Meister Leonhard
Gustav Meyrinks Schauernovelle in neuem Gewand
„Unbeweglich sitzt Meister Leonhard in seinem gotischen Lehnstuhl und starrt mit weit offenen Auge gerade aus.“ Der Beginn einer Schauernovelle, die das Leben des Meisters Revue passieren lässt. Aufgewachsen in einem Schloss, unter der Fuchtel seiner bis zum Wahn ruhelosen Mutter, versucht er vergeblich einen Kontakt zu seinem verkrüppelten Vater aufzubauen während seine Leidenschaft zum Bauernmädchen Sabine erblüht.

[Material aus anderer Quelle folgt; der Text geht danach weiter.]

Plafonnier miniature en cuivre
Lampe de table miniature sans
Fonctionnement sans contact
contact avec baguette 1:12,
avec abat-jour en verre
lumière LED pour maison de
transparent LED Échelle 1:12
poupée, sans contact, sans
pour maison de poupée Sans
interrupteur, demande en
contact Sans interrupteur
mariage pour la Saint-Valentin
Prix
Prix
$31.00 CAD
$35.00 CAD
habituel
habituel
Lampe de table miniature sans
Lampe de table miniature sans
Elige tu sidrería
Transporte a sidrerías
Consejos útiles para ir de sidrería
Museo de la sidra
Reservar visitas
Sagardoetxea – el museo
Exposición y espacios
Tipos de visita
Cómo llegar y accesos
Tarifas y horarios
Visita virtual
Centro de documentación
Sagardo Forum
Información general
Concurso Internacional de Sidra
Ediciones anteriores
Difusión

Leonhards ohnehin schon unglückliches Leben wird aufgerüttelt durch Tod, die Entdeckung eines schauderhaften Familiengeheimnisses und Enthüllungen über das verbotene Wissen, das sein Vater angehäuft hat. Er zieht in die Welt hinaus, sucht den Templer-Hochmeister Jacob de Vitriaco und begegnet dem Quacksalber Doktor Fallendien.
Gustav Meyrinks Novelle mutet an wie eine Tableau archetypischer Elemente des Schauerromans, der Gothic Novel: Motive wie die Templer, Satanismus, Elternmord, Wahnsinn und Inzest; Schauplätze wie das altes modrige Schloss, der nebelige Wald im Mondlicht, die Gruft der Schlosskapelle; Protagonisten wie der geplagte Erbe eines uralten Geschlechts, die wahnsinnige Schlossherrin, das unschuldige Bauernmädchen, das Neugeborene mit dem Blutmal auf der Stirn und der luziferische Quacksalber – alles was das Herz des schwarzen Romantikers begehrt.

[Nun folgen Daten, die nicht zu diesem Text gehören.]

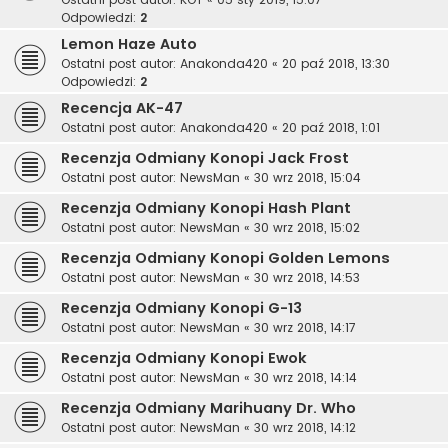
Odpowiedzi:
2
Lemon Haze Auto
Ostatni post autor:
Anakonda420
«
20 paź 2018, 13:30
Odpowiedzi:
2
Recencja AK-47
Ostatni post autor:
Anakonda420
«
20 paź 2018, 1:01
Recenzja Odmiany Konopi Jack Frost
Ostatni post autor:
NewsMan
«
30 wrz 2018, 15:04
Recenzja Odmiany Konopi Hash Plant
Ostatni post autor:
NewsMan
«
30 wrz 2018, 15:02
Recenzja Odmiany Konopi Golden Lemons
Ostatni post autor:
NewsMan
«
30 wrz 2018, 14:53
Recenzja Odmiany Konopi G-13
Ostatni post autor:
NewsMan
«
30 wrz 2018, 14:17
Recenzja Odmiany Konopi Ewok
Ostatni post autor:
NewsMan
«
30 wrz 2018, 14:14
Recenzja Odmiany Marihuany Dr. Who
Ostatni post autor:
NewsMan
«
30 wrz 2018, 14:12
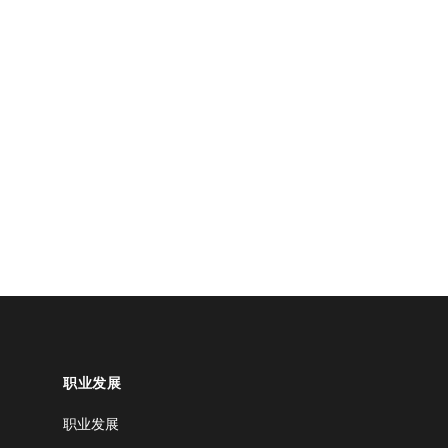
职业发展
职业发展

Trotz aller überbordenden barocken Düsternis wird Meister Leonhard nie zu Selbstparodie. Leserinnen und Leser bleiben dem zerrütteten Geist des Protagonisten dank Meyrinks packender Erzählkunst stets auf den Fersen. Ein Logenplatz auf der Reise zwischen Wahn und Seelenfrieden ist ihnen sicher. Dabei entwickelt sich am Ende sogar so etwas wie ein versöhnliches Ende. Mit Meister Leonhards Erkenntnis vom gemeinsamen Ich, von dem alle Wesen nur eine Facette sind, klingt in der Erzählung des Esoterikers Meyrink der mittelalterliche Meister Eckhart und seine Idee vom göttlichen Seelengrund an. Insgesamt erinnert die Novelle in ihrem Aufbau und ihrer Erzählung an die weitaus berühmteren Elixiere des Teufels von E. T. A. Hoffmann, ist aber weitaus lesbarer.

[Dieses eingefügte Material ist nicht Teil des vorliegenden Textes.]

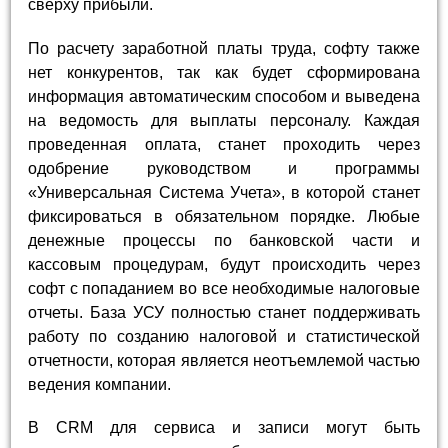
сверху прибыли.
По расчету заработной платы труда, софту также
нет конкурентов, так как будет сформирована
информация автоматическим способом и выведена
на ведомость для выплаты персоналу. Каждая
проведенная оплата, станет проходить через
одобрение руководством и программы
«Универсальная Система Учета», в которой станет
фиксироваться в обязательном порядке. Любые
денежные процессы по банковской части и
кассовым процедурам, будут происходить через
софт с попаданием во все необходимые налоговые
отчеты. База УСУ полностью станет поддерживать
работу по созданию налоговой и статистической
отчетности, которая является неотъемлемой частью
ведения компании.
В CRM для сервиса и записи могут быть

Die neueste Ausgabe aus dem Ch. A. Bachmann Verlag präsentiert nicht nur die Novelle, sondern kommentiert sie auch, beleuchtet ihre Veröffentlichungsgeschichte und Rezeption, legt einen Forschungsbericht ab und vertieft die literaturwissenschaftliche Bedeutung der Motive Inzest und Templer sowie Okkultismus. Die kritische Textausgabe ist das beeindruckende Ergebnis der Arbeit einer Gruppe Studierender am Lehrstuhl für Allgemeine und Vergleichende Literaturwissenschaft der Ruhr-Uni Bochum. Wer neugierig auf einen fast vergessenen Klassiker deutscher Phantastik ist, sollte sich Meister Leonhard für 7,80 € zulegen.
Fischpott hat ein kostenfreies Rezensionsexemplar vom Verlag erhalten.